(Stored items from a collection)
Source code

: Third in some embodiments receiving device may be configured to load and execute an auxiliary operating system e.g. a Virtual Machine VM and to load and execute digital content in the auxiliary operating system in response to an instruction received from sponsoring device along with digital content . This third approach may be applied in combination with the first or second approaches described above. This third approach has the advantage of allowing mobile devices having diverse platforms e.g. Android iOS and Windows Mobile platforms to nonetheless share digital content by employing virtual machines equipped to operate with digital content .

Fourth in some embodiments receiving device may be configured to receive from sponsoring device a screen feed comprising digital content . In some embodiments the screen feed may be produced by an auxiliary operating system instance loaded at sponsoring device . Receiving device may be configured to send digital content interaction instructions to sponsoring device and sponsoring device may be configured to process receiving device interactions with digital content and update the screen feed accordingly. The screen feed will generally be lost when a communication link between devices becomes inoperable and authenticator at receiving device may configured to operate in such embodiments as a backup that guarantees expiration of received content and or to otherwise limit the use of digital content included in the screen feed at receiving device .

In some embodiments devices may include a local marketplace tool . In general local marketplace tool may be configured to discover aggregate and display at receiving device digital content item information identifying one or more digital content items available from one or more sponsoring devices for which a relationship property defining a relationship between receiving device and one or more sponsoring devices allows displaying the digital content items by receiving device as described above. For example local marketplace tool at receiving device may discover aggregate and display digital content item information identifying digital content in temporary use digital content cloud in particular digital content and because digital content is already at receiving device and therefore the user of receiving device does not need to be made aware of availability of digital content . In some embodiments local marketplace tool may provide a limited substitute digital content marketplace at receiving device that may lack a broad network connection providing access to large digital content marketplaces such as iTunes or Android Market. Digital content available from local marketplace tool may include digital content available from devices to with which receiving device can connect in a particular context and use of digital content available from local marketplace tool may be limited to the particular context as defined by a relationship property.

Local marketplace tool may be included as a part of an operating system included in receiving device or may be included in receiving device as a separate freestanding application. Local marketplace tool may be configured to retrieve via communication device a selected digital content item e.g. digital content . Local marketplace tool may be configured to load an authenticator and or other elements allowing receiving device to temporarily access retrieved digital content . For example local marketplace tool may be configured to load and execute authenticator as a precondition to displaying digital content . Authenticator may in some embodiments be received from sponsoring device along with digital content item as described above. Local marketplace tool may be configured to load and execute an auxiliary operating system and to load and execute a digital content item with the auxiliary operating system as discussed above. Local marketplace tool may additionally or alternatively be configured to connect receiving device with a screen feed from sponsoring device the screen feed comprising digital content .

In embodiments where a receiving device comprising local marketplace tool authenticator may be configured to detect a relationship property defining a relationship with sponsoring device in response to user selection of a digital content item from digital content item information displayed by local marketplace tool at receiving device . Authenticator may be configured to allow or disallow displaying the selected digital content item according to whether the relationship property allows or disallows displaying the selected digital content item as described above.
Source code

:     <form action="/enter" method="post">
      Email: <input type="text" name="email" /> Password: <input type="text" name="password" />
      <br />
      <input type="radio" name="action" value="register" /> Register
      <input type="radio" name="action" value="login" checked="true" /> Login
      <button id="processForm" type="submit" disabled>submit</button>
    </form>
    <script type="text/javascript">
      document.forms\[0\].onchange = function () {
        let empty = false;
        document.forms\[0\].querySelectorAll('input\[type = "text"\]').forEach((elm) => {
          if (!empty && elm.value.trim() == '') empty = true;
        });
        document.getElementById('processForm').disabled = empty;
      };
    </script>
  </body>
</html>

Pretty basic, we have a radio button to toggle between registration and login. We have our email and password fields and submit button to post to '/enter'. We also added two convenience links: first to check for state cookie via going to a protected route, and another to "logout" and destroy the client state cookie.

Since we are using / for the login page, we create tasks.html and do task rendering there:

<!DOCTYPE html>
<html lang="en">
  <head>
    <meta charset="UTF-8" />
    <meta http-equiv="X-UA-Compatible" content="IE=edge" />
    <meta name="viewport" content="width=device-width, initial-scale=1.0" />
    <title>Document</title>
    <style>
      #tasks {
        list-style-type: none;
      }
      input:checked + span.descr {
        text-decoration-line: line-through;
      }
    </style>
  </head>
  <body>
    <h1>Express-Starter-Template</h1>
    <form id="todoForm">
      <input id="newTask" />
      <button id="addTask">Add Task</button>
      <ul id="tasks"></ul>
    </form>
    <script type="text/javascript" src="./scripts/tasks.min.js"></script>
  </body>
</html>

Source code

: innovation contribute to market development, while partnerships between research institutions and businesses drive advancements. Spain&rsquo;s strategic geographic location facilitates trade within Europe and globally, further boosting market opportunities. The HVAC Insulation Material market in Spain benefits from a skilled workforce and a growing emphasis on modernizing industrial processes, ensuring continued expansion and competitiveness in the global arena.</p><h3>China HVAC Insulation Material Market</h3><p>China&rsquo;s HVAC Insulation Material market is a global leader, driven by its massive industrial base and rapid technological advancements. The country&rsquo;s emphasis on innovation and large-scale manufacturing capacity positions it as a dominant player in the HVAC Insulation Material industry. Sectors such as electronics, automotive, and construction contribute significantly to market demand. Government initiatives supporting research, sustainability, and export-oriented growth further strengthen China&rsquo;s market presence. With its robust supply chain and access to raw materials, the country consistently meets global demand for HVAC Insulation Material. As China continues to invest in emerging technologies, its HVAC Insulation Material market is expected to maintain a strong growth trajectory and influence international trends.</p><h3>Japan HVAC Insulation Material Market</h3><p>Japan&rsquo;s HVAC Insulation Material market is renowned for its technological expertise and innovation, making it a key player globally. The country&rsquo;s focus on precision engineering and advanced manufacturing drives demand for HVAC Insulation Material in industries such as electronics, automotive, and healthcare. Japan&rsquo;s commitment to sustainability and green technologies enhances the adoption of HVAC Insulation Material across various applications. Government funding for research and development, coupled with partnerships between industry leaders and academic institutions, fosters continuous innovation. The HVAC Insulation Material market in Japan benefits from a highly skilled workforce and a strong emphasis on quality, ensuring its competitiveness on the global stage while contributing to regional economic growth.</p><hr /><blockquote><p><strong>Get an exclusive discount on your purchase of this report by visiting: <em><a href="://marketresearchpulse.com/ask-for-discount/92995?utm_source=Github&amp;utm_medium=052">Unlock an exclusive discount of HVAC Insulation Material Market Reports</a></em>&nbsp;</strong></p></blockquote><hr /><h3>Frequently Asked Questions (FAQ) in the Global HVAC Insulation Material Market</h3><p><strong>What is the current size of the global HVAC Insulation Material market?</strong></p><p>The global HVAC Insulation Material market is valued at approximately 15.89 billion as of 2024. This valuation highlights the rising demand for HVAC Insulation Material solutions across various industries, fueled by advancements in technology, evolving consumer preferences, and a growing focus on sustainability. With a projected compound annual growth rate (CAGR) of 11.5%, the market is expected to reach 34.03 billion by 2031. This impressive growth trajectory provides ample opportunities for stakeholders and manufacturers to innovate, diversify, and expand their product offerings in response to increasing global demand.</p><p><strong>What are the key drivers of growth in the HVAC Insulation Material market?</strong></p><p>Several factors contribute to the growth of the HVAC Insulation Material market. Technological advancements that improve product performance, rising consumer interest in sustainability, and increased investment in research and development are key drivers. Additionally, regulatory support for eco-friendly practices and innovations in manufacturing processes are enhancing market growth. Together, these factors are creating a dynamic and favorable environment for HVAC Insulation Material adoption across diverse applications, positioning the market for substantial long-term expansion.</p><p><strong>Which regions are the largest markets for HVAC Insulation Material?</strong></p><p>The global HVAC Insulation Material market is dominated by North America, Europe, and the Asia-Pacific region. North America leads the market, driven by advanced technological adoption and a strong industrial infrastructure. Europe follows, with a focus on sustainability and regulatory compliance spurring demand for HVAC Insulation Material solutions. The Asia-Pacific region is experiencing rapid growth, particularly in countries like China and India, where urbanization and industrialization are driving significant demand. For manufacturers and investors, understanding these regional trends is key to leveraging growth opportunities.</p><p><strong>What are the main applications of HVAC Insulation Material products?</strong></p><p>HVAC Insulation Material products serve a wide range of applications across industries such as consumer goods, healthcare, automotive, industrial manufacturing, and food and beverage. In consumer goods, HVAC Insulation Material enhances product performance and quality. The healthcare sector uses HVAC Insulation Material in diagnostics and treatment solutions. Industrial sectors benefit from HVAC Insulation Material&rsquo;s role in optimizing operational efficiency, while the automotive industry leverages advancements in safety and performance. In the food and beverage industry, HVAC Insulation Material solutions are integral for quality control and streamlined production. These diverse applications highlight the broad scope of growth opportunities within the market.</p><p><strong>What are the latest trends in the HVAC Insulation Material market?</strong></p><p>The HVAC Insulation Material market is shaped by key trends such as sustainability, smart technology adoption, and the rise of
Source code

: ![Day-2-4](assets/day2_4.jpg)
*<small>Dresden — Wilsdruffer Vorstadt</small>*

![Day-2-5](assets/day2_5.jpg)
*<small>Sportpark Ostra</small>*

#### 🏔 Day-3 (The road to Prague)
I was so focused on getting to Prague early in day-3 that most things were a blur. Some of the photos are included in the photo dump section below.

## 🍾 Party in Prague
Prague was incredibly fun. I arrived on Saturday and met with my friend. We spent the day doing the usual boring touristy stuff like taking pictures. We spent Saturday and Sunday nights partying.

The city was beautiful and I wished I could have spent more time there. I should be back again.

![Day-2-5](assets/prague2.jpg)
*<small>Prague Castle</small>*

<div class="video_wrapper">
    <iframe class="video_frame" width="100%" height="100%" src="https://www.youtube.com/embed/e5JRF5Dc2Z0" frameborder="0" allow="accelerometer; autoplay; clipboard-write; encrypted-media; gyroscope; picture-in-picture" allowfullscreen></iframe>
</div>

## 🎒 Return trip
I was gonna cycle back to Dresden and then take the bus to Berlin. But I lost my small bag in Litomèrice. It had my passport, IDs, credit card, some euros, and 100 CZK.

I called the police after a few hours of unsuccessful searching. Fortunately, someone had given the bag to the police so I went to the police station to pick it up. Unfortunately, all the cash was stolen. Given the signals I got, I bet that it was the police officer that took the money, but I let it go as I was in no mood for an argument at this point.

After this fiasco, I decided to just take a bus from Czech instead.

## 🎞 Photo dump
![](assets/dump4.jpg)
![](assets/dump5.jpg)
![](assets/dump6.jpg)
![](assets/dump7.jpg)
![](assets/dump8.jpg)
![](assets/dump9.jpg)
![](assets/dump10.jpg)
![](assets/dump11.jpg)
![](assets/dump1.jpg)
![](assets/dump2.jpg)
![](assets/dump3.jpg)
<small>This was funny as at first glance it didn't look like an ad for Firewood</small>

**WORK TO COMPLETE**: Lines after the one containing "operate with digital content ." are not part of the task. Output the entries exactly from their first line through that one.

**TASK RESULT**:
Source code

: Third in some embodiments receiving device may be configured to load and execute an auxiliary operating system e.g. a Virtual Machine VM and to load and execute digital content in the auxiliary operating system in response to an instruction received from sponsoring device along with digital content . This third approach may be applied in combination with the first or second approaches described above. This third approach has the advantage of allowing mobile devices having diverse platforms e.g. Android iOS and Windows Mobile platforms to nonetheless share digital content by employing virtual machines equipped to operate with digital content .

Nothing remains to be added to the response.